Os textos desta página são cartas que M. escreve para um amigo que (acho) mora na Europa. Todos os dia de manhã, ela deposita um envelope embaixo da minha porta. Depois de encher as latas do condomínio de bolos de papel, desisti, e resolvi publicar algumas por aqui. Assim, quem sabe, podem algum dia atingir o seu destinatário... Renata Magdaleno

sábado, agosto 19, 2006

receita de peixe

Há mulheres que dizem:
Meu marido, se quiser pescar, pesque,
mas que limpe os peixes.
Eu não.
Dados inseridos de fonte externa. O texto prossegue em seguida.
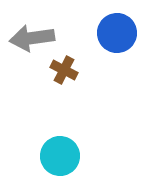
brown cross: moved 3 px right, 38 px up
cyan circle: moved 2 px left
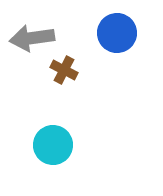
cyan circle: moved 7 px left, 11 px up
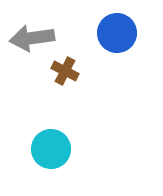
brown cross: moved 1 px right, 1 px down
cyan circle: moved 2 px left, 4 px down
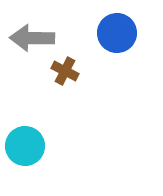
gray arrow: rotated 9 degrees clockwise
cyan circle: moved 26 px left, 3 px up
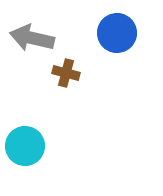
gray arrow: rotated 12 degrees clockwise
brown cross: moved 1 px right, 2 px down; rotated 12 degrees counterclockwise
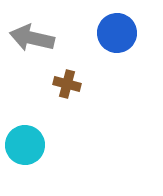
brown cross: moved 1 px right, 11 px down
cyan circle: moved 1 px up
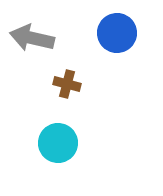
cyan circle: moved 33 px right, 2 px up
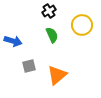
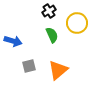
yellow circle: moved 5 px left, 2 px up
orange triangle: moved 1 px right, 5 px up
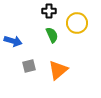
black cross: rotated 32 degrees clockwise
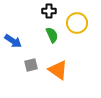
blue arrow: rotated 18 degrees clockwise
gray square: moved 2 px right, 1 px up
orange triangle: rotated 45 degrees counterclockwise
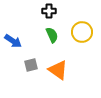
yellow circle: moved 5 px right, 9 px down
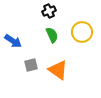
black cross: rotated 24 degrees counterclockwise
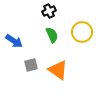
blue arrow: moved 1 px right
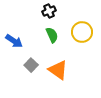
gray square: rotated 32 degrees counterclockwise
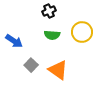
green semicircle: rotated 119 degrees clockwise
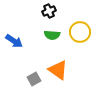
yellow circle: moved 2 px left
gray square: moved 3 px right, 14 px down; rotated 16 degrees clockwise
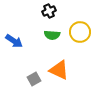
orange triangle: moved 1 px right; rotated 10 degrees counterclockwise
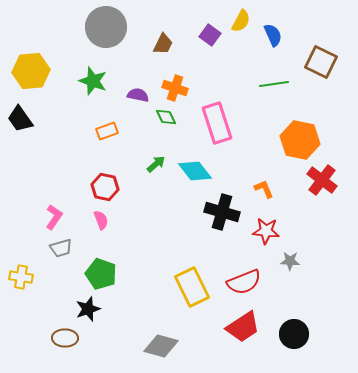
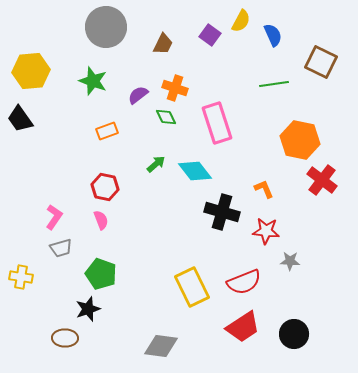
purple semicircle: rotated 50 degrees counterclockwise
gray diamond: rotated 8 degrees counterclockwise
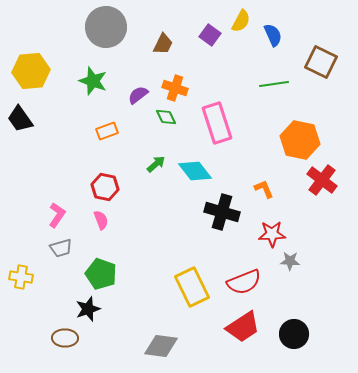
pink L-shape: moved 3 px right, 2 px up
red star: moved 6 px right, 3 px down; rotated 8 degrees counterclockwise
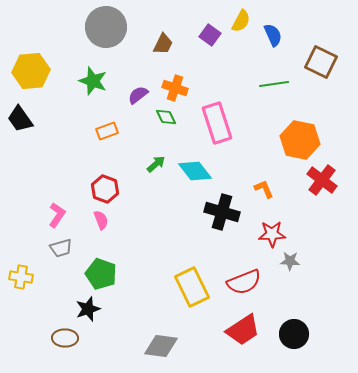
red hexagon: moved 2 px down; rotated 8 degrees clockwise
red trapezoid: moved 3 px down
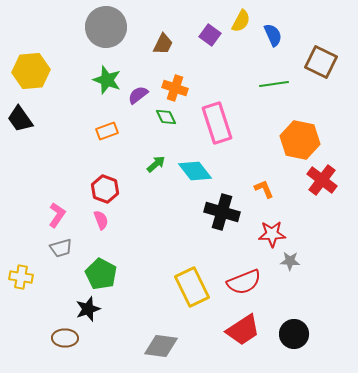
green star: moved 14 px right, 1 px up
green pentagon: rotated 8 degrees clockwise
A qualquer hora da noite me levanto,
ajudo a escamar, abrir, retalhar e salgar.
É tão bom, só a gente sozinhos na cozinha,
de vez em quando os cotovelos se esbarram,
ele fala coisas como "este foi difícil"
"prateou no ar dando rabanadas"
e faz o gesto com a mão.
O silêncio de quando nos vimos a primeira vez
atravessa a cozinha como um rio profundo.
Por fim, os peixes na travessa,
vamos dormir.
Coisas prateadas espocam:
somos noivo e noiva.

Adélia Prado estava no palco declamando poemas, contando histórias. Lembrou do passado. De uma vez que foi na TV ler um poema sobre um casal e recebeu uma carta indignada de uma professora, chamando de machismo a história de uma mulher que levantava no meio da noite só para limpar os peixes que o marido trazia da pesca. Quer dizer que devemos voltar ao século passado? Servir aos homens sempre? E Adélia lá, rindo da lembrança. Achando graça de tudo.
Não acompanhei a risada. Bati na testa. Anta! Eu seria capaz de fazer um comentário desses. Não em relação ao machismo. Mas era capaz de ler um poema bonito que nem aquele e interpretar com meus preconceitos. E lembrei de quando li uma entrevista sobre ela numa revista literária. Numa das perguntas, dizia que era católica praticante e o repórter ainda reforçava o quanto sua obra falava de Deus. E eu criei este rótulo estúpido. Adélia para mim passou a ser sinônimo de quem propaga em seus versos sua religiosidade. Quanta ignorância... Não que eu não tenha a minha, mas implico com quem estampa na camisa suas crenças. Com esta idéia na cabeça, não quis ler mais poema nenhum. E ali estava eu na Flip, tão encantada com a pessoa, tão emocionada com a obra e em como ela conseguia ressaltar a beleza do cotidiano, da vida, da convivência.
“Só as pessoas equivocadas quanto à natureza do fato literário repudiam um livro por sua casuística religiosa. O enredo ou tema de um livro não é o que o torna bom ou mau. Seu valor e desvalor têm a ver com a “forma”, apenas”, dizia Adélia na entrevista. Enxugando os olhos depois de ouvir seus versos, tive que concordar plenamente.